Every line of the listing is returned unchanged, and every picture is dropped.

※ ※ ※

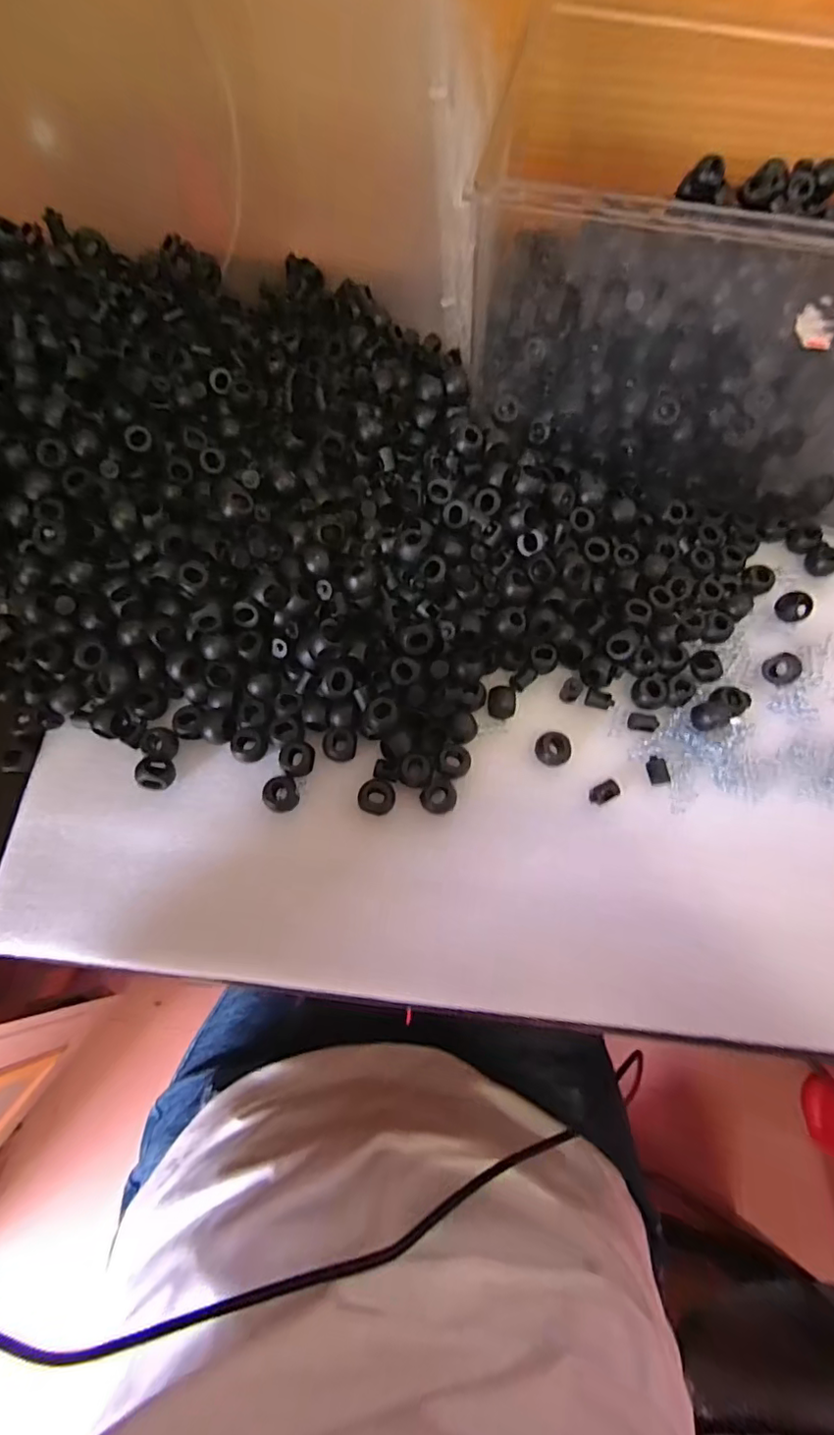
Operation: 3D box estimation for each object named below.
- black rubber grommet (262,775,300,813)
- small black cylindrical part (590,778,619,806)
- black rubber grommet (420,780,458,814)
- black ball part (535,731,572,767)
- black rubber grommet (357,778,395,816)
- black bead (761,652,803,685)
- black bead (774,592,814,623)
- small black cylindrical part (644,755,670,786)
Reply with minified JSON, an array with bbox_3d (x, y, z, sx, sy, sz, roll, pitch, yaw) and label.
[{"bbox_3d":[-0.065,0.037,0.268,0.017,0.008,0.017,0,71,-1],"label":"black rubber grommet"},{"bbox_3d":[0.091,0.037,0.272,0.014,0.007,0.009,-28,74,-11],"label":"small black cylindrical part"},{"bbox_3d":[0.011,0.038,0.267,0.017,0.004,0.015,9,71,1],"label":"black rubber grommet"},{"bbox_3d":[0.067,0.016,0.277,0.016,0.009,0.016,-11,71,-5],"label":"black ball part"},{"bbox_3d":[-0.019,0.038,0.268,0.017,0.006,0.016,0,71,-1],"label":"black rubber grommet"},{"bbox_3d":[0.192,-0.026,0.292,0.016,0.007,0.015,0,71,-1],"label":"black bead"},{"bbox_3d":[0.207,-0.060,0.307,0.015,0.013,0.017,-30,74,-11],"label":"black bead"},{"bbox_3d":[0.120,0.026,0.275,0.010,0.004,0.015,-8,71,-4],"label":"small black cylindrical part"}]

※ ※ ※

● **Reply**:
Operation: 3D box estimation for each object named below.
- black rubber grommet (262,775,300,813)
- small black cylindrical part (590,778,619,806)
- black rubber grommet (420,780,458,814)
- black ball part (535,731,572,767)
- black rubber grommet (357,778,395,816)
- black bead (761,652,803,685)
- black bead (774,592,814,623)
- small black cylindrical part (644,755,670,786)
Reply with minified JSON, an array with bbox_3d (x, y, z, sx, sy, sz, roll, pitch, yaw) and label.
[{"bbox_3d":[-0.065,0.037,0.268,0.017,0.008,0.017,0,71,-1],"label":"black rubber grommet"},{"bbox_3d":[0.091,0.037,0.272,0.014,0.007,0.009,-28,74,-11],"label":"small black cylindrical part"},{"bbox_3d":[0.011,0.038,0.267,0.017,0.004,0.015,9,71,1],"label":"black rubber grommet"},{"bbox_3d":[0.067,0.016,0.277,0.016,0.009,0.016,-11,71,-5],"label":"black ball part"},{"bbox_3d":[-0.019,0.038,0.268,0.017,0.006,0.016,0,71,-1],"label":"black rubber grommet"},{"bbox_3d":[0.192,-0.026,0.292,0.016,0.007,0.015,0,71,-1],"label":"black bead"},{"bbox_3d":[0.207,-0.060,0.307,0.015,0.013,0.017,-30,74,-11],"label":"black bead"},{"bbox_3d":[0.120,0.026,0.275,0.010,0.004,0.015,-8,71,-4],"label":"small black cylindrical part"}]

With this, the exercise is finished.